Janine Saul is a printmaker who has exhibited internationally in major cities such as London, Athens, Tuscany, and New York. She participated in an exhibition and residency in Japan and has set up silkscreen print installations of her work in Peru, Bolivia, Brazil, Turkey, Mexico, Spain, Italy, and Japan. Notable solo exhibitions include shows at the Villa Lena Rain Room and Hackney Bridge. The main concepts within Janine’s work are movement and relationships of space. 





The prints come off as painterly, often including swirls and scratches on the surface. A key factor in Janine’s art entails the strategic use of negative space. Works like Spirit Tuition (top of article) and The Heron & The Boy pt I (pictured above) are typical of her works as they display both curves and angles. If the pieces were just angles, they would convey a feeling of aggression, such as blades. If the art contained only curves, they would communicate a sense of comfort and intimacy, such as the sun or fleshy fat. The combination of both angles and curves along with the negative space interprets a sense of complex reactions towards our surroundings. 



 

She Transient Dance (pictured above and below) brings Janine’s work full circle into fruition of an interpretation of space installed in an outdoor setting. These pieces were created and displayed in the Apuan Alps in Tuscany, Northern Italy. The prints dance on the surface and in the wind, sprung up like standards. Colors are either pastel or muted to the point of almost being so. These prints almost come off as figurative, the top curves almost appearing as heads, the angles resembling backs, and the drooping of shapes conveying necks. As if a person would curl up within their space. Although the prints may also come into view as pure shapes composed around negative space. 





The poetry and majesty of Janine's art almost reflect a bridge between civilizations.
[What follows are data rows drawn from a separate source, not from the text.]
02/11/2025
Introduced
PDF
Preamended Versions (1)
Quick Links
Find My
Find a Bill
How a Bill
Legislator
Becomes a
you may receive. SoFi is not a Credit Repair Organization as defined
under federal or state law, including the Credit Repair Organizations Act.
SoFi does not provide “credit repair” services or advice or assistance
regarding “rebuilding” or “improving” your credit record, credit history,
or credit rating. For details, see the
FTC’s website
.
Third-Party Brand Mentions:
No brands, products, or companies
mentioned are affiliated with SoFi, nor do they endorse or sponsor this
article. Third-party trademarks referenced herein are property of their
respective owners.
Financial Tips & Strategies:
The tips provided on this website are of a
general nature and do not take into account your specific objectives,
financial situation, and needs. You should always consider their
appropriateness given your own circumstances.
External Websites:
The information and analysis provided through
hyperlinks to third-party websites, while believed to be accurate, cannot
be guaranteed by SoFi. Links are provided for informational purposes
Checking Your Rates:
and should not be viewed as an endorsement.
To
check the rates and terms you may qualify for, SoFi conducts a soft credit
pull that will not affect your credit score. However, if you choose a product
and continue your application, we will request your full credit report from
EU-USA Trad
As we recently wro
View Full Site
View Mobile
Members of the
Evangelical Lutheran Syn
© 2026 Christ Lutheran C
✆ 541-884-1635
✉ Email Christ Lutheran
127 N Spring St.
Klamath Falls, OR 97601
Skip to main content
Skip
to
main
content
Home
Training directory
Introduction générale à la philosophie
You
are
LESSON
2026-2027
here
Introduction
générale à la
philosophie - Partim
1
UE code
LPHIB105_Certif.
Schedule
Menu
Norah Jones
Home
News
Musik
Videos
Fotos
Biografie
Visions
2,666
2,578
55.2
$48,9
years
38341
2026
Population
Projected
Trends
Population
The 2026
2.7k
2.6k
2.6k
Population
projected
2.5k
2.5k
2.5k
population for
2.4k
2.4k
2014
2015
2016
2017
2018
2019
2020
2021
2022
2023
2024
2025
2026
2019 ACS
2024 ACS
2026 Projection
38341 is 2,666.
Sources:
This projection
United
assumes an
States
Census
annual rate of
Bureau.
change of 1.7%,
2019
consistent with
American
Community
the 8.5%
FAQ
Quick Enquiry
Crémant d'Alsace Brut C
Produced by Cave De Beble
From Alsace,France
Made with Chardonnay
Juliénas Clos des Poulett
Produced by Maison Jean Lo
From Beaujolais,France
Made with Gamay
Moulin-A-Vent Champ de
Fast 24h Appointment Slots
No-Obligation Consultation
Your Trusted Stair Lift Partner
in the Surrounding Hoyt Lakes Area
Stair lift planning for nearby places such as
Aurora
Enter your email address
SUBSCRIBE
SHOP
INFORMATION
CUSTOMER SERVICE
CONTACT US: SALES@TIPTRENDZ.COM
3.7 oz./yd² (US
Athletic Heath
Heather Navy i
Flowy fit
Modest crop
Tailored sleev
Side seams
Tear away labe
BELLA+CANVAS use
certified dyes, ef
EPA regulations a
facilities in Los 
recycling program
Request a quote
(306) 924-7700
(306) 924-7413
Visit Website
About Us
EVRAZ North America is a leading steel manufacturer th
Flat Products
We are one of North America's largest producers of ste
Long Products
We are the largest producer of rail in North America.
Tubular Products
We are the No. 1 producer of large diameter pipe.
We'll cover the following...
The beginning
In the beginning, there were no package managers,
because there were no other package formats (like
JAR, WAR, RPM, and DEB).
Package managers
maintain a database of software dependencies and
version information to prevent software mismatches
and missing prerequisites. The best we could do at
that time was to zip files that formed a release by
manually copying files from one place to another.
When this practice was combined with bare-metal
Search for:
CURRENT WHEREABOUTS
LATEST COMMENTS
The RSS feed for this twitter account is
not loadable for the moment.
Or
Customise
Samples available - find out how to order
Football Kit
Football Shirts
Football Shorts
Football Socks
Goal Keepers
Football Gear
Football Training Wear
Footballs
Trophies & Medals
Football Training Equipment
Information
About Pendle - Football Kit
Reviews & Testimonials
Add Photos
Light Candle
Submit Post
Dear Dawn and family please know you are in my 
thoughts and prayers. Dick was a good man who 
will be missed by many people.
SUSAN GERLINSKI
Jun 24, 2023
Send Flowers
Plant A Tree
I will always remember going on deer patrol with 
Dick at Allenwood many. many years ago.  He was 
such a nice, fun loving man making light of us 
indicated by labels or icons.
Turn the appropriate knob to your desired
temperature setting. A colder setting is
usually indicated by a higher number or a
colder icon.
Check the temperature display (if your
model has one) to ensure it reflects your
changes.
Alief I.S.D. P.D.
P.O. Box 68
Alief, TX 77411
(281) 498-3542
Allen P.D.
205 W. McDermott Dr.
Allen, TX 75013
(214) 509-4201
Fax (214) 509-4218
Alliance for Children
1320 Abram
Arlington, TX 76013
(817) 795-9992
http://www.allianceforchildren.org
There remains a sense of Eastern spirit within the works, reflecting movement and flatness at the same time such as in medieval Japanese prints. However, containing a Western contemporary aesthetic with formations of abstractions in the tradition of Miro, Klee, Picasso, and Calder. These animated works may invoke emotions such as intimidation, tenderness, confidence, and solace. The way the angles confront corners of the negative space and spheres may appear intimidating, along with the stretching out of forms in an almost linear fashion. The spheres may reflect solace and tenderness while the projection of the variety of forms in one unified fashion could project confidence. 





An elegant dance of space and time, these energized lines filled with scratchy and swirly solid shades of muted color invade our personal boundaries. Janine Saul incorporates the art of printmaking into various forms of installation and video art along with beautiful displays on their own standing. Restoring a sense of hope, the prints reinterpret abstraction beyond a means of decorative qualities and into a realm of conceptual relevance regarding our relationships and engagements with the space around us. Without using physical references and relying on her imagination, she creates whimsical art which can be cherished as eternal in nature, historically respectful, yet innovative through an approach in regards to design elements. Janine reinterprets the meaning of contemporary abstraction, confining the art away from modernism and towards development and innovation.